(Dataset entries)
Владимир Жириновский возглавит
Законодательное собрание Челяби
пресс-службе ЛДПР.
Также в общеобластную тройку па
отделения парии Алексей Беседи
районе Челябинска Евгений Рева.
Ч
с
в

◆ **What the task asks**
Write out every line of the data above character for character, keeping the original line breaks.

◆ **Result**
Владимир Жириновский возглавит
Законодательное собрание Челяби
пресс-службе ЛДПР.
Также в общеобластную тройку па
отделения парии Алексей Беседи
районе Челябинска Евгений Рева.
Ч
с
в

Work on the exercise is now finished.